Vania terdiam sejenak, "a-ku gak tau caranya kak, aku juga pengen sembuh dan ini juga bukan keinginan aku untuk jadi manusia berpenyakit."
Aiden mengerti, "kenapa Lo gak balas dendam sama ayah Lo aja?"
"Mau balas dendam? Bahkan sampai saat ini aku berusaha untuk mencari ayah aku kak, aku... Aku gak mau balas dendam tapi aku sayang ayah." Ujar Vania meneteskan air matanya.
"Sayang?" Aiden tertawa remeh, "Lo yang di perlakukan seperti ini masih sanggup bilang sayang sama ayah Lo?"
Vania mengangguk, "aku gak pernah dapat kasih sayang ayah, a-ku pengen rasain gimana memiliki sosok ayah."
Aiden mendengarkan dengan baik cerita Vania tanpa menjeda ucapannya tidak seperti biasanya.

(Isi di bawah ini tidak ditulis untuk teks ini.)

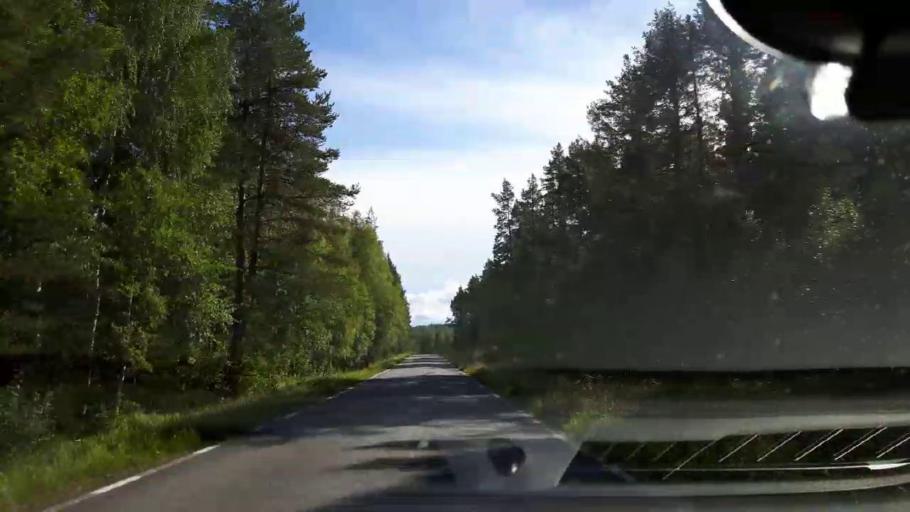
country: SE
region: Jaemtland
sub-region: OEstersunds Kommun
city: Lit
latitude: 63.2308
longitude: 15.2638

"Kakak tau Denis? Film kartun itu kan?"
"Tau? Kenapa dengan dia?"
"Dia kan gak punya ayah, dan ibu Denis selalu cuek sama dia! Nah gitulah kehidupanku kak dia selalu berlindung sama Adit dan menganggap Adit sebagai kakaknya." Vania menceritakan cerita kartun itu dengan mata berkaca-kaca. "Aku gak ada tempat berlindung seperti Denis." Vania menghapus jejak air matanya tak suka.
Aiden membawa Vania kedalam pelukannya, "gue siap jadi pelindung buat Lo." Ucapnya mengelus rambut Vania dengan sayang.

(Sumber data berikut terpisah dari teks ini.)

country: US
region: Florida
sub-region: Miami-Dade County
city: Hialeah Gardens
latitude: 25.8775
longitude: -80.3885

"Tapi hiks kakak gak bekal ngerti sama hiks keadaan aku."
"Gue akan berusaha semampu gue Vani, gue gak akan sakiti dan gak akan biarin Lo tersakiti." Ujar Aiden.
Vania mendengar ucapan Aiden senang, tetapi ia tidak begitu yakin kepada Aiden yang sifatnya labil.